YOUR ASSIGNMENT: Copy exactly the lines of the records below, and only those lines, beginning with the line that contains "Les limites d’une diplomatie e" and ending with the line that contains "Chine ou la Russie, qui exploitent les divi".

Stored data entries
▬▬▬▬▬▬
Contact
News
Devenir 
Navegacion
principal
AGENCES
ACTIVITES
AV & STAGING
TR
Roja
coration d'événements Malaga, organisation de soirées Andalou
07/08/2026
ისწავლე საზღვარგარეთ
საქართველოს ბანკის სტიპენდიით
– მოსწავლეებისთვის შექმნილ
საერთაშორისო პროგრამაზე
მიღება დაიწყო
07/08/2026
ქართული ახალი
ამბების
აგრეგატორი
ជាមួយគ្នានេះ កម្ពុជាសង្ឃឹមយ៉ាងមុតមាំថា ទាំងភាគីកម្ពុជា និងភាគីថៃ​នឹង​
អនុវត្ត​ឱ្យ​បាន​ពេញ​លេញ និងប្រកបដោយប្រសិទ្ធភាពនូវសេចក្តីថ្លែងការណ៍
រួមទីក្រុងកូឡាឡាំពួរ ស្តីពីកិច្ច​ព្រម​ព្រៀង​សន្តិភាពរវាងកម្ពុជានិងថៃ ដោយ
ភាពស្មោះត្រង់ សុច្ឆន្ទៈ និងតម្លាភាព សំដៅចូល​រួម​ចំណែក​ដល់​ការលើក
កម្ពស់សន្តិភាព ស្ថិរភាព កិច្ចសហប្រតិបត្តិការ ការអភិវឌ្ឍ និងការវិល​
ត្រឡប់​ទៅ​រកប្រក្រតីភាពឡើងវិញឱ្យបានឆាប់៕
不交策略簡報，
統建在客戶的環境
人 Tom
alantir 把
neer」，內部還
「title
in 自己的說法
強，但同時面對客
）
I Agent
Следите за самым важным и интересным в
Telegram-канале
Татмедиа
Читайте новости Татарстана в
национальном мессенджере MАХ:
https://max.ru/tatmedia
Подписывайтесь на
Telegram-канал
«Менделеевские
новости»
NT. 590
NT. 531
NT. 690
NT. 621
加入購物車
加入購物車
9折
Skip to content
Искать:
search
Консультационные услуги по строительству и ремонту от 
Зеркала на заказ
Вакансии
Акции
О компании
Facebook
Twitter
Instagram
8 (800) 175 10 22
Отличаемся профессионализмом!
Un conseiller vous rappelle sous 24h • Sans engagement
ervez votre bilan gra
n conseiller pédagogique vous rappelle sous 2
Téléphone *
▬▬▬▬▬▬
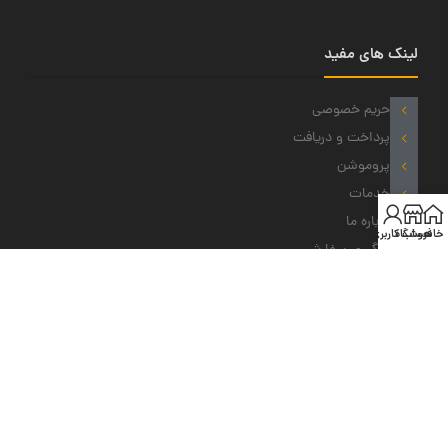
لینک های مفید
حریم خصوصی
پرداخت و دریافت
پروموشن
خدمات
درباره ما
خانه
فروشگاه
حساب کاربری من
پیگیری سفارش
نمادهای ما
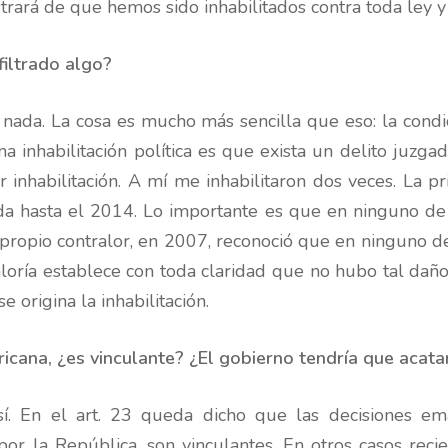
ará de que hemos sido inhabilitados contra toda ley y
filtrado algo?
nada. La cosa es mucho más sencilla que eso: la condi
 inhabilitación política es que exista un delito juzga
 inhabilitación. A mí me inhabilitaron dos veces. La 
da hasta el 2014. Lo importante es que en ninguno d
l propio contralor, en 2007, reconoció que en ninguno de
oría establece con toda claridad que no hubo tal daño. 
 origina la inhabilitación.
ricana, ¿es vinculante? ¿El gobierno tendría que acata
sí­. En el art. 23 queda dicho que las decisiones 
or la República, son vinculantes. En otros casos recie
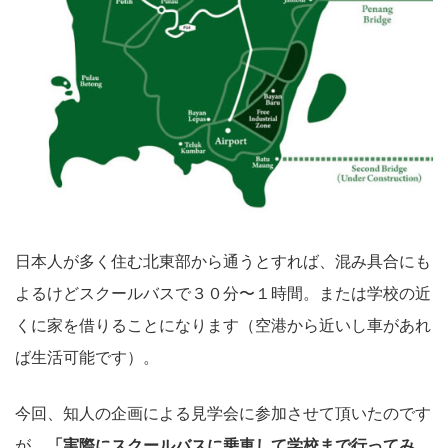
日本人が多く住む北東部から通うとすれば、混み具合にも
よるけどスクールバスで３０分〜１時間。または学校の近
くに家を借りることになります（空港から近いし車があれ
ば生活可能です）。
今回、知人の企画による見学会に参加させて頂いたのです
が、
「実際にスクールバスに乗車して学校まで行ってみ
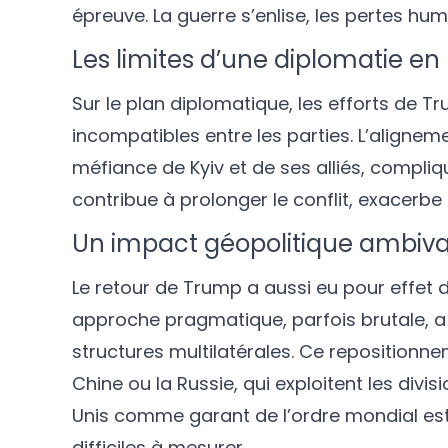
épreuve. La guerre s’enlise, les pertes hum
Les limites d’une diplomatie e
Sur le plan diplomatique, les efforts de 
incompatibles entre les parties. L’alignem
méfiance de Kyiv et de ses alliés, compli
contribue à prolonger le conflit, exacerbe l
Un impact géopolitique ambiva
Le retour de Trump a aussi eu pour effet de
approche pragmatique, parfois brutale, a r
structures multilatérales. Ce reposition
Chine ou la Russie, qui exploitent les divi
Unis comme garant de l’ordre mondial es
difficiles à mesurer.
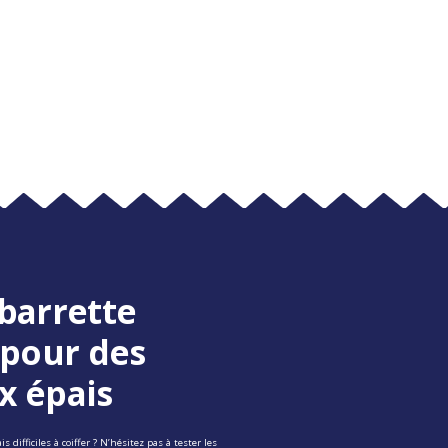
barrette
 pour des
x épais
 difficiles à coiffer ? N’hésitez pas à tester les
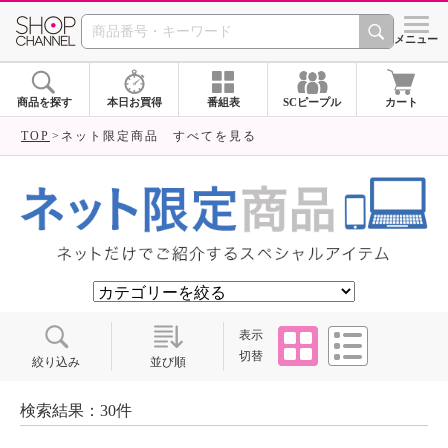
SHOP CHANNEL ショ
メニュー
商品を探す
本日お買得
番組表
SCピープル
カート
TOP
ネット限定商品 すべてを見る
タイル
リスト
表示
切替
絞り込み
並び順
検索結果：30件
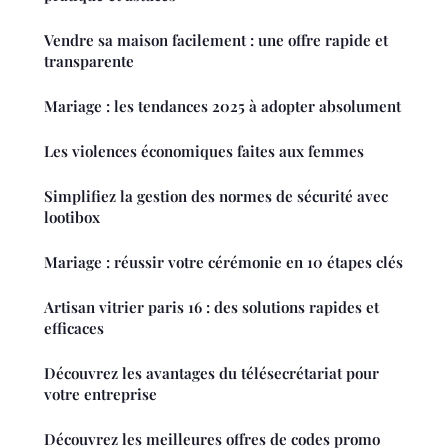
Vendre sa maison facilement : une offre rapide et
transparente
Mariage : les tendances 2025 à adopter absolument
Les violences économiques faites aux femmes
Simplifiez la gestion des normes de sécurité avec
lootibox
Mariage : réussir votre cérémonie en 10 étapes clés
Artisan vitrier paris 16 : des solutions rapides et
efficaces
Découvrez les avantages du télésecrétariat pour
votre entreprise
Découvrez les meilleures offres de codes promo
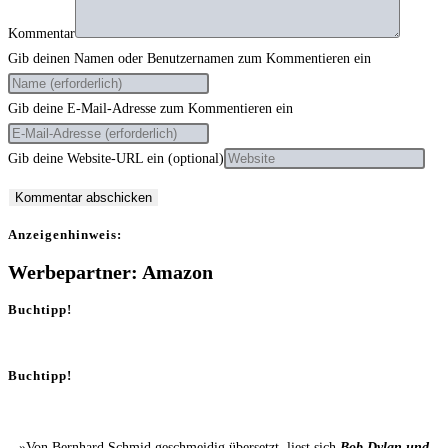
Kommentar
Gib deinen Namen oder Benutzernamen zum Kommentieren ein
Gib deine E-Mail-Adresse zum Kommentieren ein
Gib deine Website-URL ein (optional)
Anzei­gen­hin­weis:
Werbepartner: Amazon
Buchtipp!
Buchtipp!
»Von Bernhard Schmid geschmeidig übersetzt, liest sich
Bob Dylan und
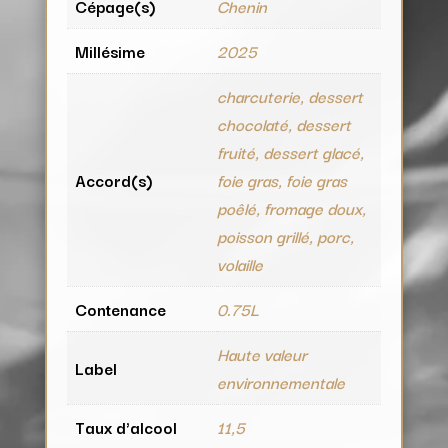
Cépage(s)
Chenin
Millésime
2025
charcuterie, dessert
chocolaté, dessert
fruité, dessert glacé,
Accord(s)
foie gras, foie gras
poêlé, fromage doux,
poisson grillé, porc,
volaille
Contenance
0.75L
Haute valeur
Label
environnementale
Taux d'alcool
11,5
▬▬▬▬▬▬
ANSWER TO THE PROBLEM:
Les limites d’une diplomatie e
Sur le plan diplomatique, les efforts de 
incompatibles entre les parties. L’alignem
méfiance de Kyiv et de ses alliés, compli
contribue à prolonger le conflit, exacerbe l
Un impact géopolitique ambiva
Le retour de Trump a aussi eu pour effet de
approche pragmatique, parfois brutale, a r
structures multilatérales. Ce reposition
Chine ou la Russie, qui exploitent les divi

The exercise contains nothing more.